Once upon a time (sorry – I felt like I needed to start this blog with a “Once upon a time”), I wanted to be a Psychology major.
I’ve always liked people and figuring out how they work, so it seemed like a good fit. I prepared myself: I took AP Psych in high school, read an Oliver Sacks book, and harassed my friends for their Myers-Briggs types. I was on track to a successful undergrad career that would lead to someday doing astronaut psychology for NASA. (Sidebar: NASA, if you’re reading this, I still high-key want to do that and my email is in the header of this blog. I look forward to our correspondence.) Anyway, I was going to be a Psychology major and… then I took an introductory web design course my first semester and coding turned out to be really fun and I became an Info Sci convert.
But! I still love psychology and people and stuff. So the next semester I signed up for PSYCH 2800 – Social Psychology to return to my roots. And I loved it, of course, and I learned a lot, as one does. But out of all the terms and dead people I memorized that semester, one thing stuck with me in particular: construal level theory.

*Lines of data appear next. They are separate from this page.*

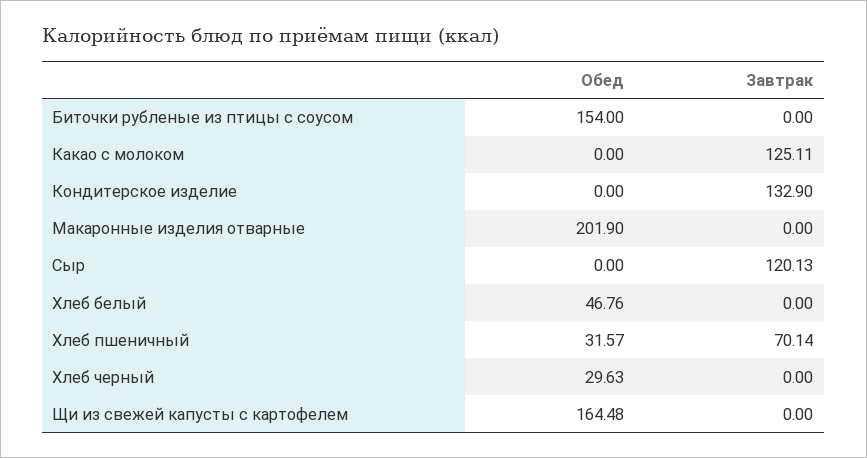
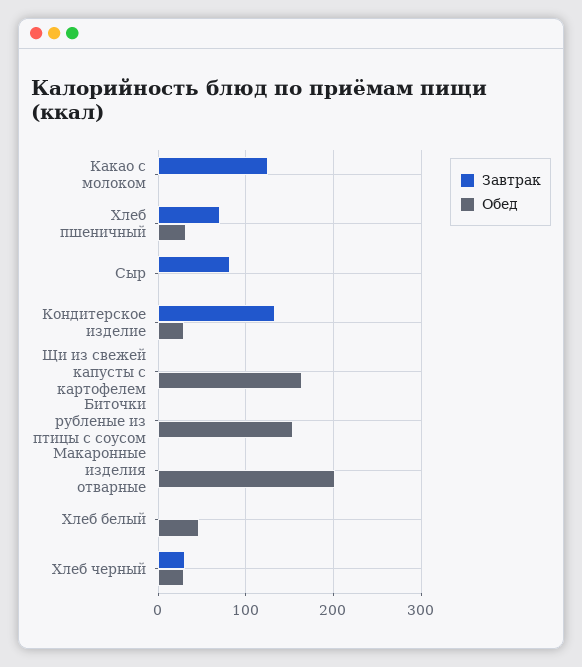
  {
    "Обед": {
      "Биточки рубленые из птицы с соусом": 154,
      "Какао с молоком": 0,
-     "Кондитерское изделие": 0,
+     "Кондитерское изделие": 30,
      "Макаронные изделия отварные": 201.9,
      "Сыр": 0,
      "Хлеб белый": 46.76,
      "Хлеб пшеничный": 31.57,
      "Хлеб черный": 29.63,
      "Щи из свежей капусты с картофелем": 164.48
    },
    "Завтрак": {
      "Биточки рубленые из птицы с соусом": 0,
      "Какао с молоком": 125.11,
      "Кондитерское изделие": 132.9,
      "Макаронные изделия отварные": 0,
-     "Сыр": 120.13,
+     "Сыр": 80,
      "Хлеб белый": 0,
      "Хлеб пшеничный": 70.14,
-     "Хлеб черный": 0,
+     "Хлеб черный": 30,
      "Щи из свежей капусты с картофелем": 0
    }
  }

If you’re too lazy to read the Wikipedia article (I don’t blame you), construal level theory basically dictates that the further something is from a person (spatially, temporally, etc.) the more abstractly they think about it. And, yeah, that might seem a little intuitive, but I’ve always found that having a term for something your brain does makes it seem way more normal and okay. And that’s been super helpful lately as I’ve been preparing to go abroad, because going abroad has gone from being exciting! and full of possibilities! and about to change my life! to…. very, very scary.
Last spring when I thought about studying abroad it was mostly in flashes of kilts and lush Scottish scenery and cozy foreign coffee shops. But now that it’s here, that all seems, I don’t know, pretty naive. I have other things to think about. I’m no longer adding photographs of Stonehenge to my “Travel” Pinterest board with the vague, romantic ambition of going there someday next spring – it currently is next spring and I’m instead worrying about just getting a cab from the airport to my flat. And getting the key to my flat. And living in a flat! With scary new people! In short, nothing I can pin to any board.
Anyway, I’d been having these anxieties and feeling bitter about how my notion of going abroad had taken a sharp left into Negativeville when my failed Psychology career rose from the dead to save the day. Remember me? It asked. (Somehow it was smoking a pipe and I was reclining on a leather couch.) Yes I do, Failed Psychology Career. Because of you we’ll never work for NASA. It frowned at me. We both knew that was actually because of me, and my choice to leave it for something younger and sexier. It had the tact not to say that aloud. Just remember construal level theory, Katie. That’s all I ask.
So I did. I remembered PSYCH 2800 and good ol’ CLT and realized that I had fallen into the trap of expecting the reality of something (especially something so big and exciting as studying abroad) to match up with my abstractions of it. And I immediately felt, if not less scared, at least less bummed.
I have no real idea what this semester is going to hold. I think a lot of it is going to be really cool and beautiful and I’ll probably even make it to Stonehenge. But then a lot of it is going to be weird and scary and nitty-gritty too, and I think when I’m in the heart of it it’ll feel more like that. So for now, I guess, all I can do is take things step by step and save the romanticizing for later. (It appears I’ll be too busy finding my flat anyway!)